■ **WORK TASK**
Wherever pictures occur in the entries below, leave them out and retype the rest exactly.

[Opening DATA section]

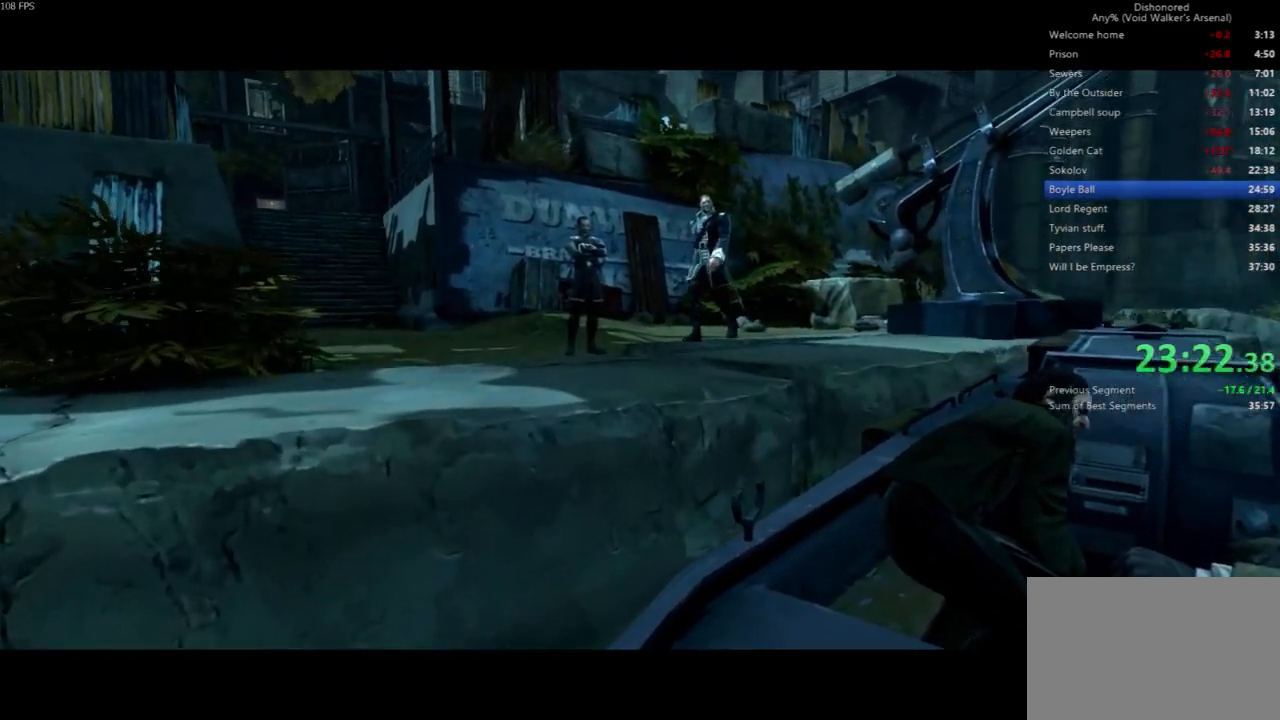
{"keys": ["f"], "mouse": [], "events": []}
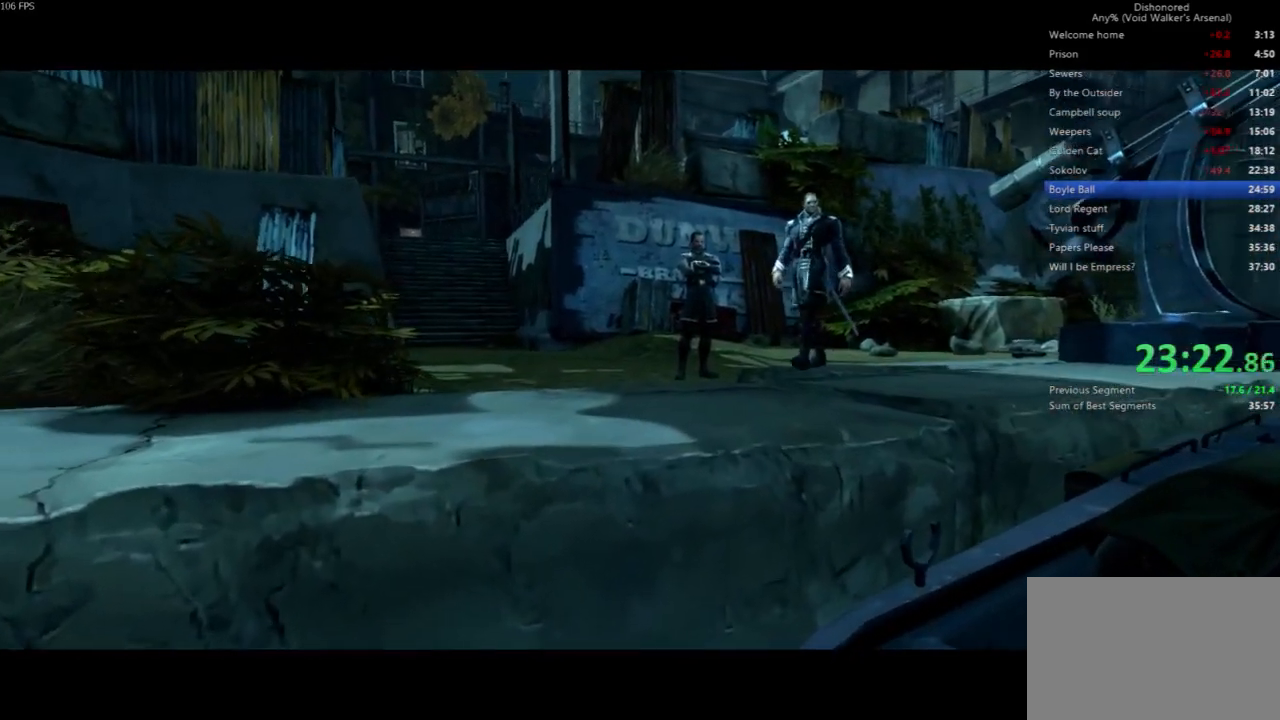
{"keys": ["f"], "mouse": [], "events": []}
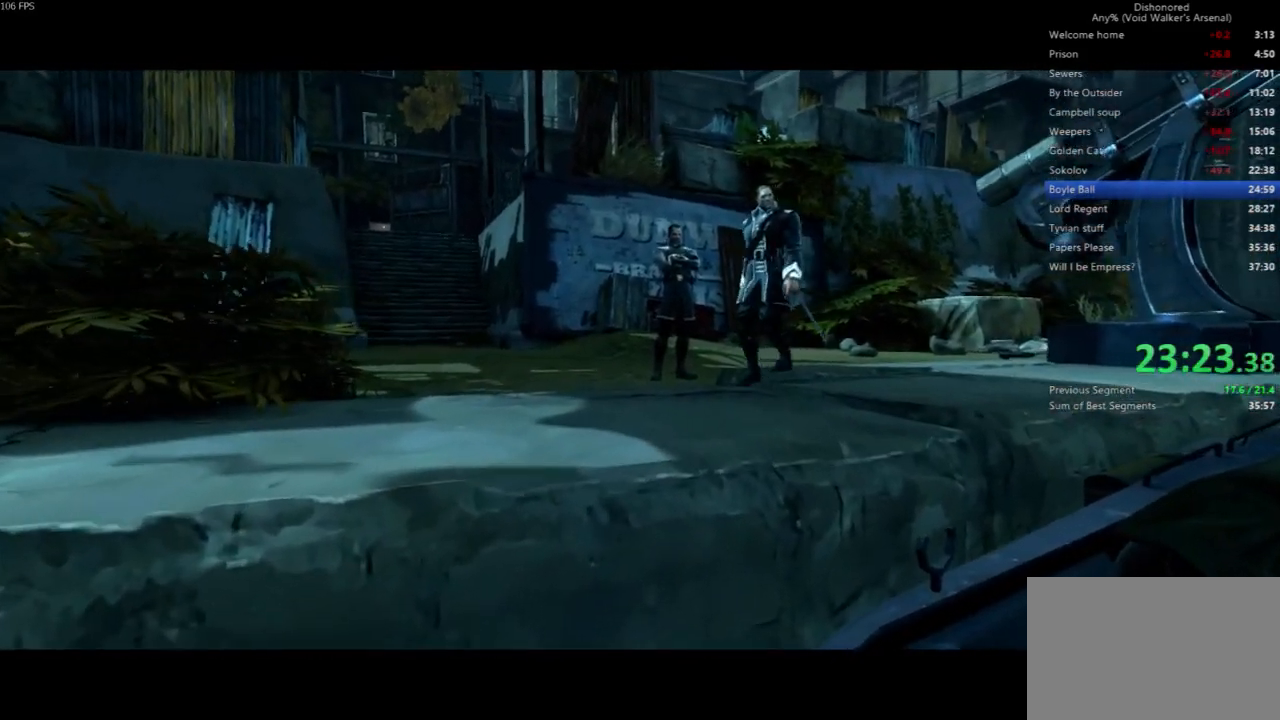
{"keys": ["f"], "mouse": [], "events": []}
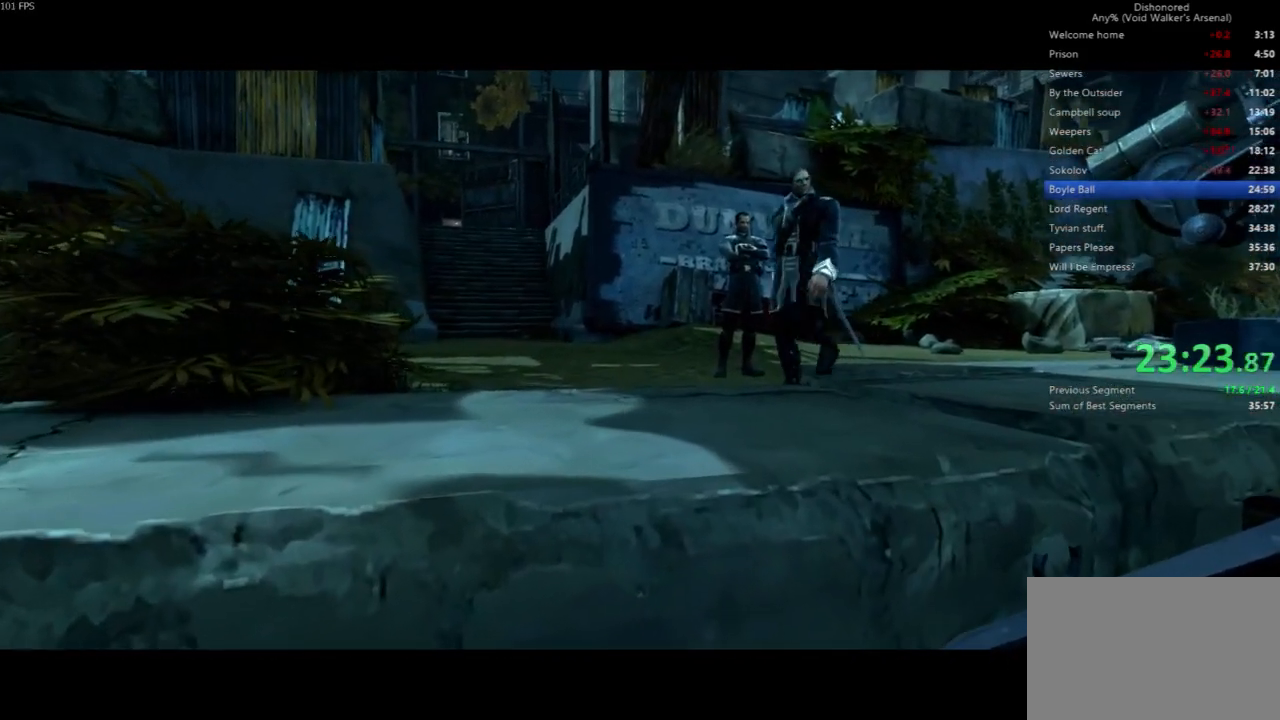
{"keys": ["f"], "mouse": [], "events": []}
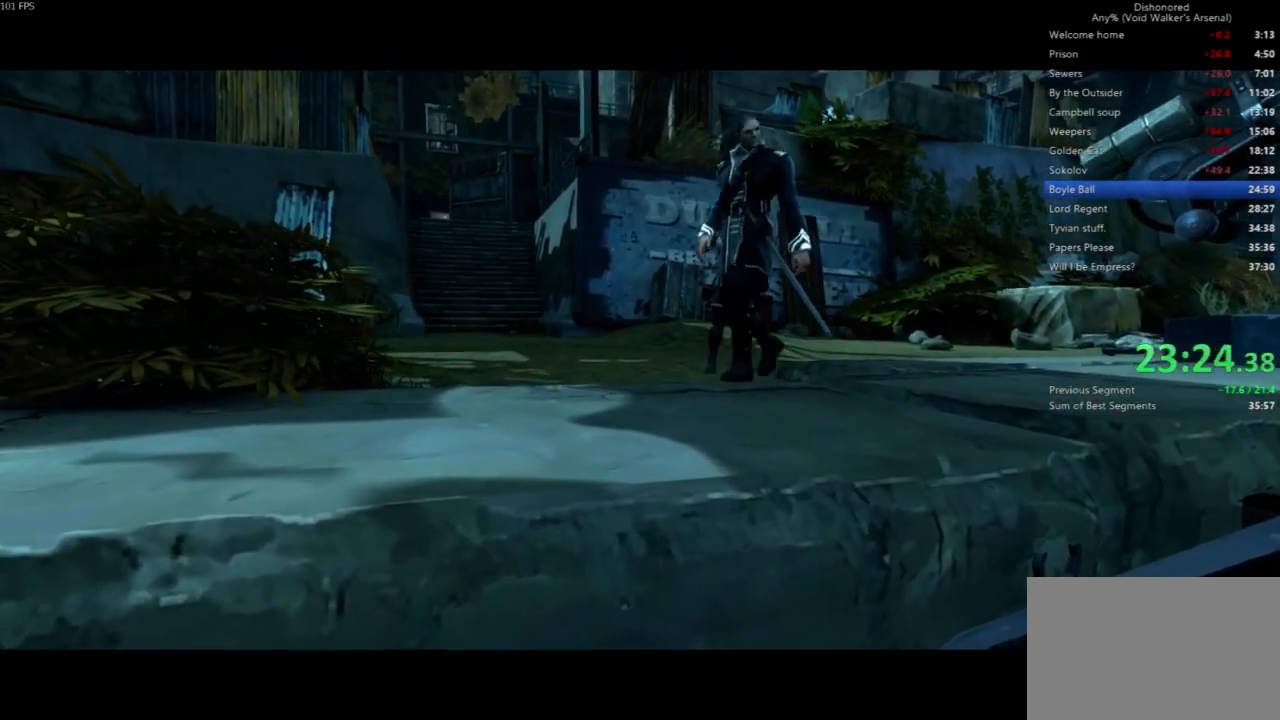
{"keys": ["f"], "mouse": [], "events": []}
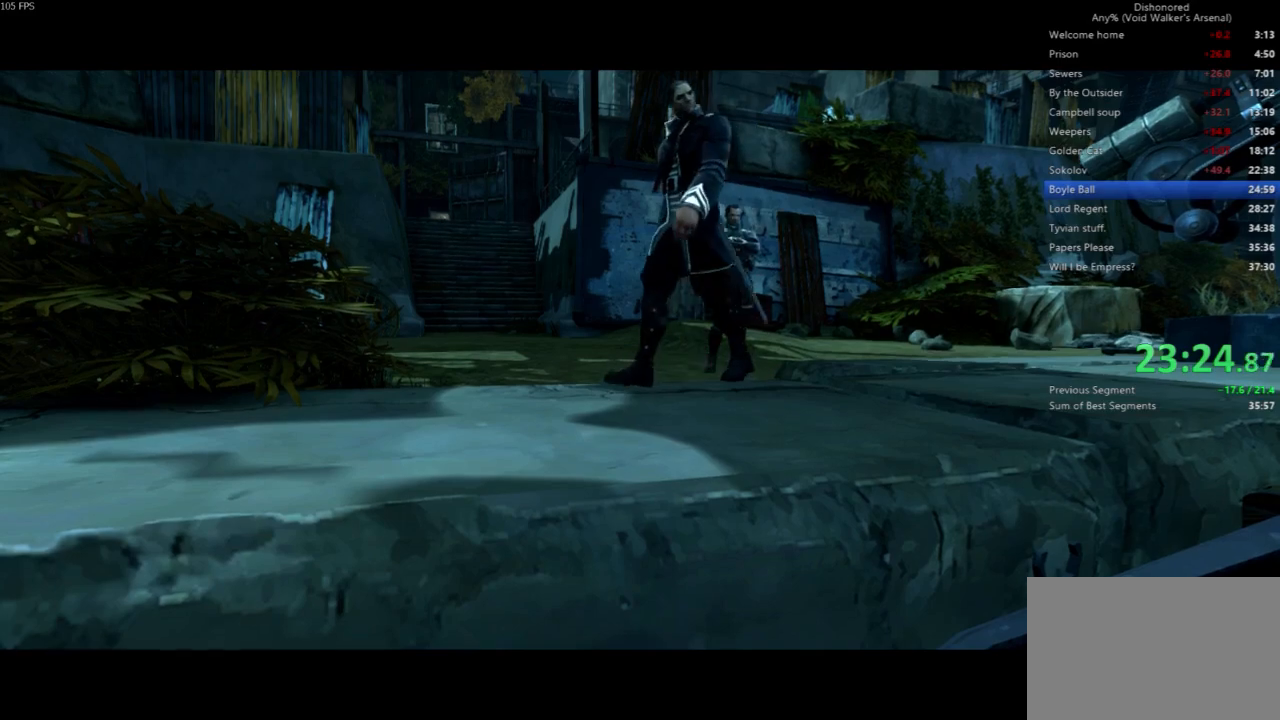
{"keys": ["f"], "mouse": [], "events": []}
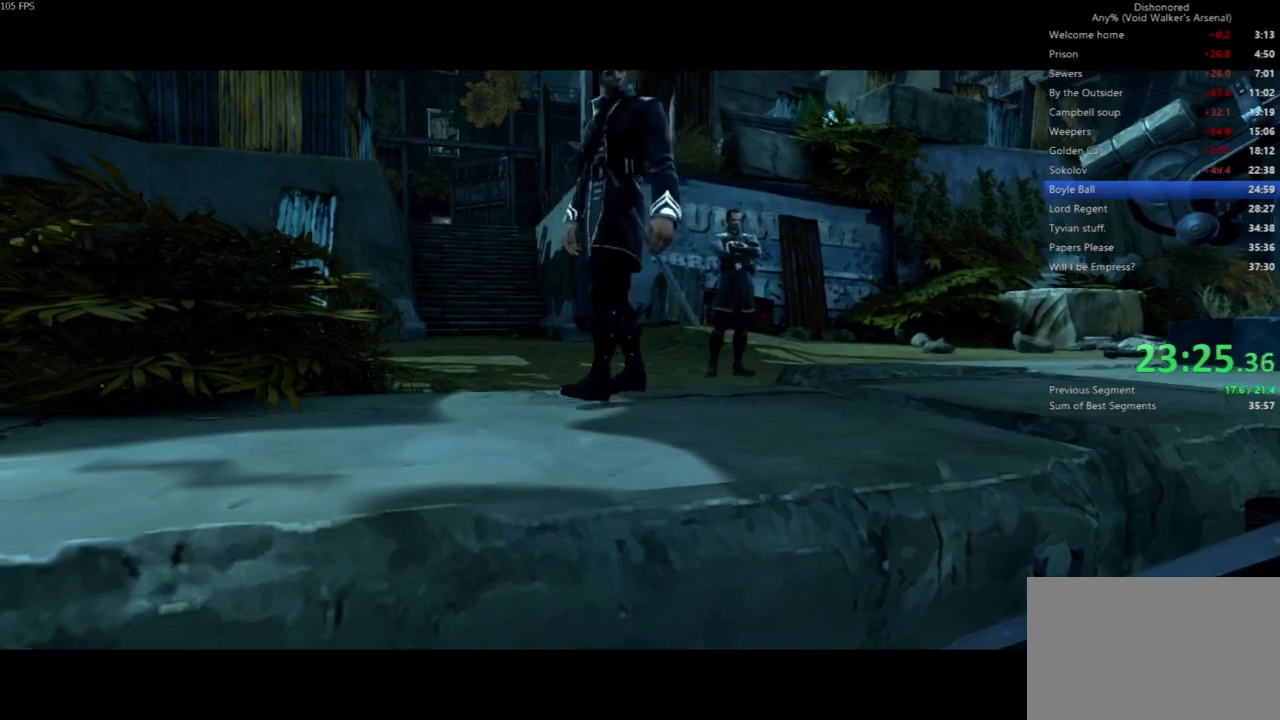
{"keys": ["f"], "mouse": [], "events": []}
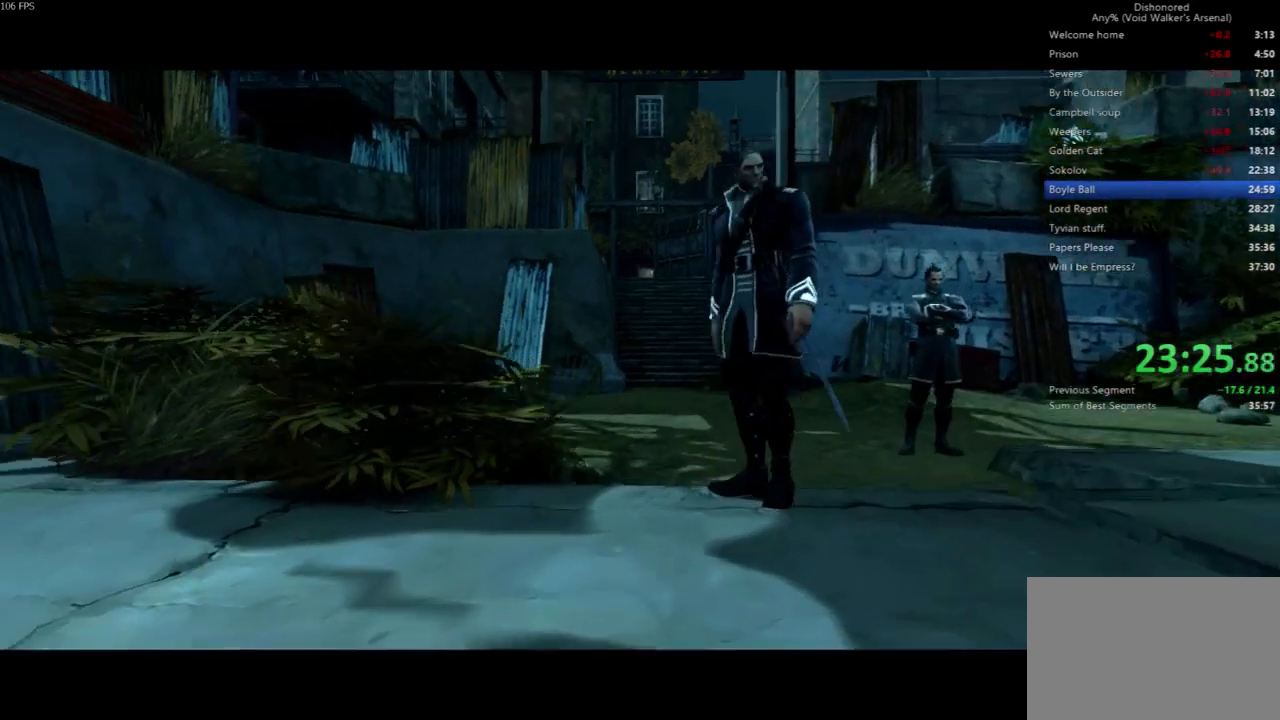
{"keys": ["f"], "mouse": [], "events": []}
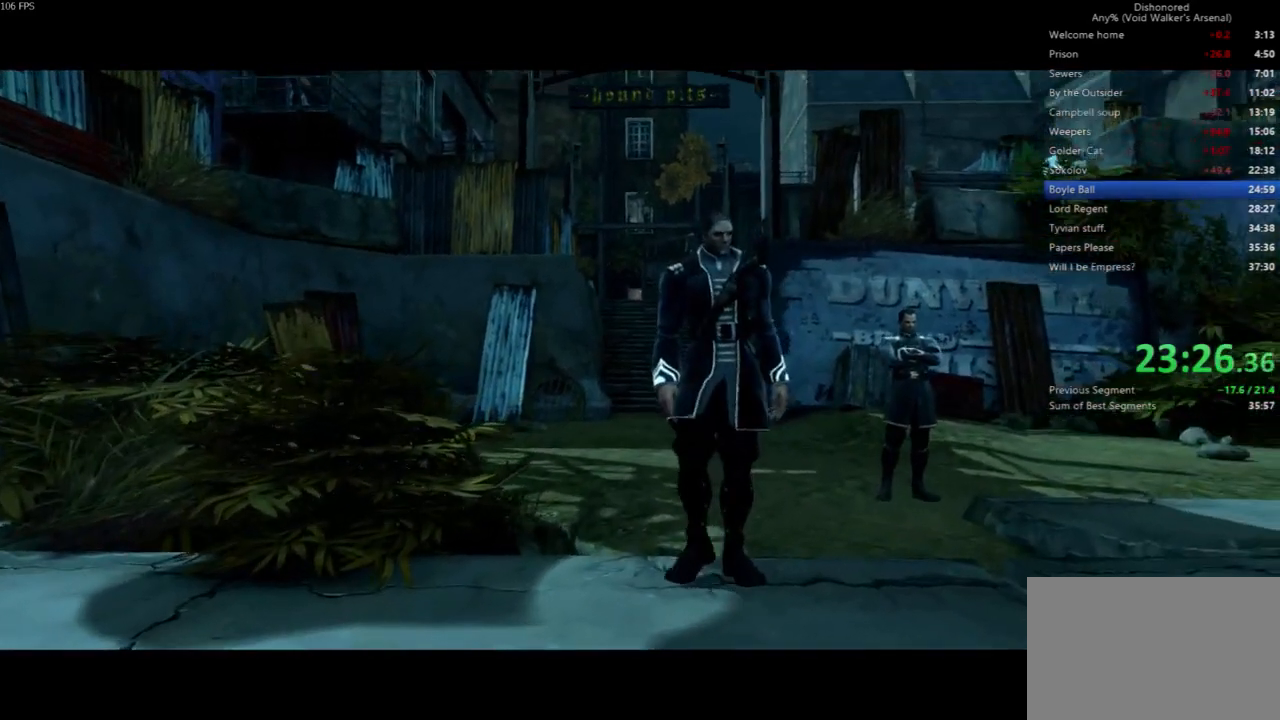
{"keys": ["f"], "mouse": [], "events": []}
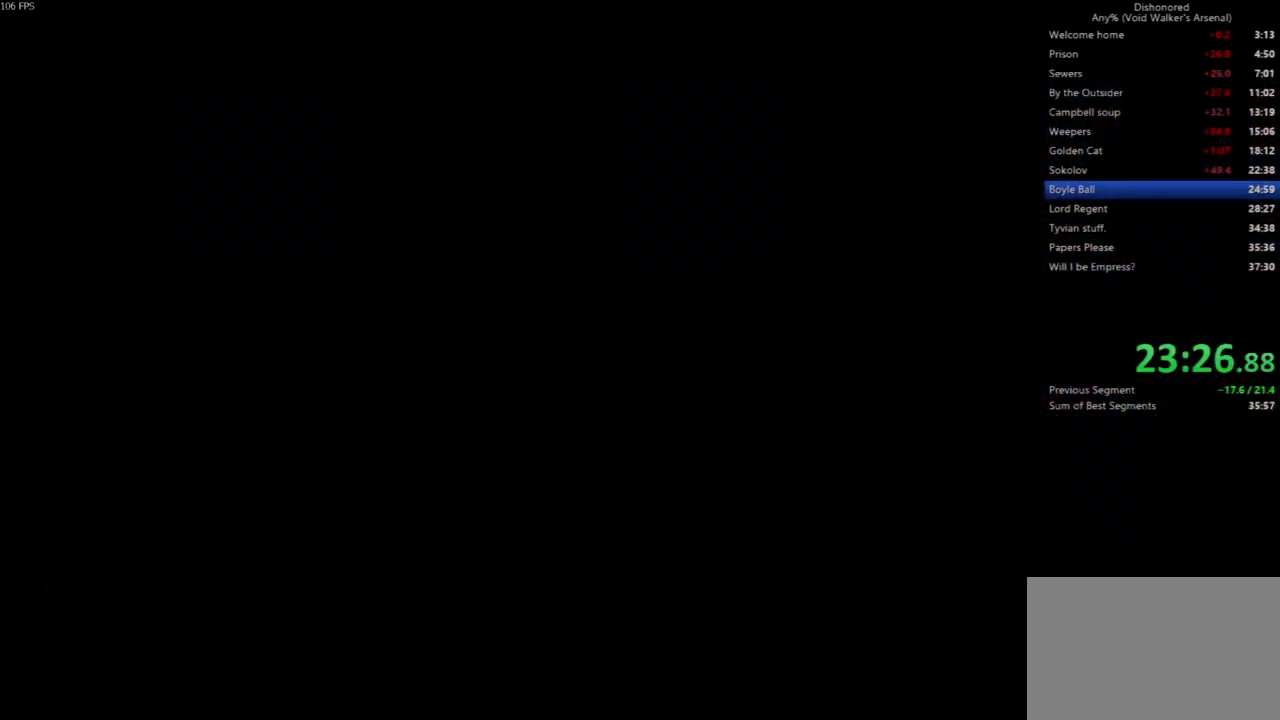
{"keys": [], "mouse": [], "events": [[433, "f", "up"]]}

[Closing DATA section]

■ **OUTPUT OF THE TASK**
{"keys": ["f"], "mouse": [], "events": []}
{"keys": ["f"], "mouse": [], "events": []}
{"keys": ["f"], "mouse": [], "events": []}
{"keys": ["f"], "mouse": [], "events": []}
{"keys": ["f"], "mouse": [], "events": []}
{"keys": ["f"], "mouse": [], "events": []}
{"keys": ["f"], "mouse": [], "events": []}
{"keys": ["f"], "mouse": [], "events": []}
{"keys": ["f"], "mouse": [], "events": []}
{"keys": [], "mouse": [], "events": [[433, "f", "up"]]}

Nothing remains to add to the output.